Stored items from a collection
+ + + +

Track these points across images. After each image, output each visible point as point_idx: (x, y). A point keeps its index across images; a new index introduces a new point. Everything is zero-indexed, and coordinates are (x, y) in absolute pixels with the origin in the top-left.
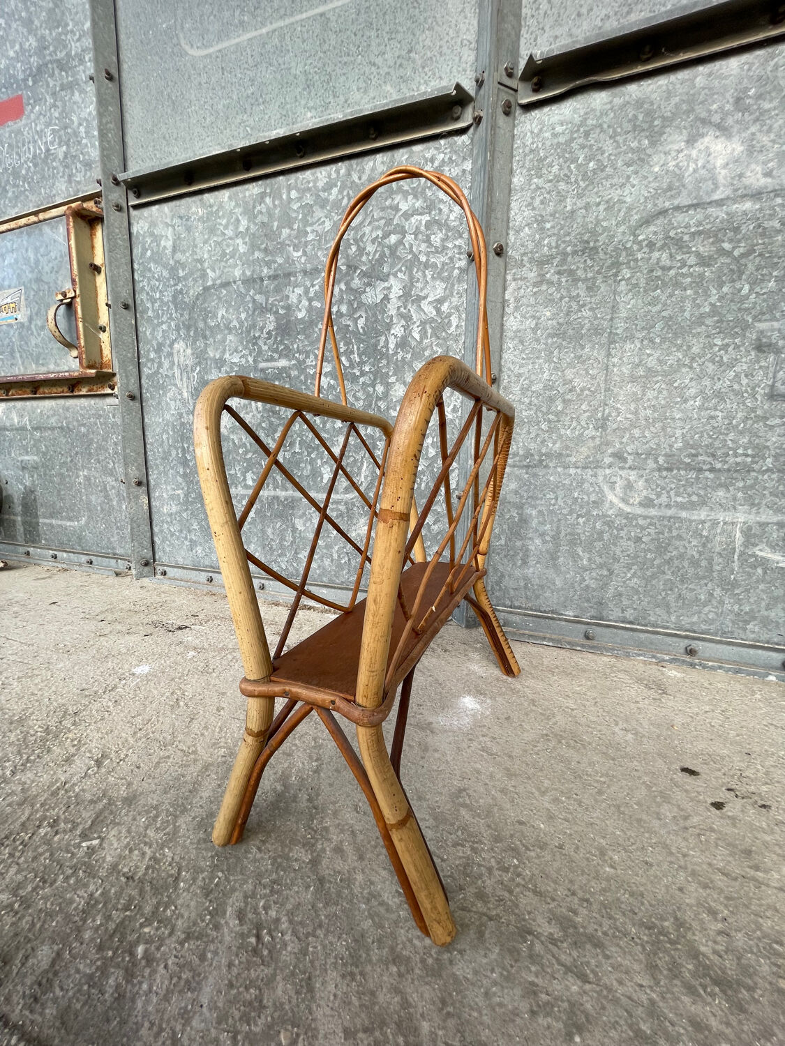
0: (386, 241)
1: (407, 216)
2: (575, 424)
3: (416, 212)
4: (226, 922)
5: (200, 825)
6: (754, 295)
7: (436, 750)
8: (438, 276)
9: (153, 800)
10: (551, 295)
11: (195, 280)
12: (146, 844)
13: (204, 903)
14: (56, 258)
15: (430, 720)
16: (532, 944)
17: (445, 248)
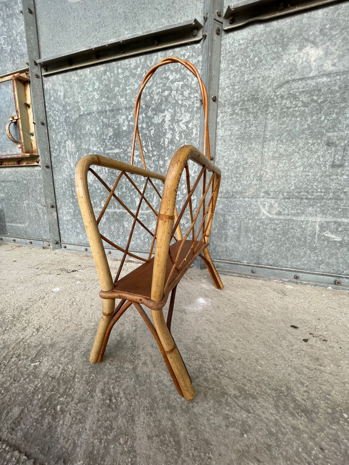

+ + + +

WHAT IS EXPECTED: Please echo every one of these lines exactly, leaving the pictures out of your answer.

ANSWER:
Track these points across images. After each image, output each visible point as point_idx: (x, y). A point keeps its index across images; a new index introduces a new point. Everything is zero-indexed, and coordinates are (x, y) in absolute pixels with the origin in the top-left.
0: (386, 241)
1: (407, 216)
2: (575, 424)
3: (416, 212)
4: (226, 922)
5: (200, 825)
6: (754, 295)
7: (436, 750)
8: (438, 276)
9: (153, 800)
10: (551, 295)
11: (195, 280)
12: (146, 844)
13: (204, 903)
14: (56, 258)
15: (430, 720)
16: (532, 944)
17: (445, 248)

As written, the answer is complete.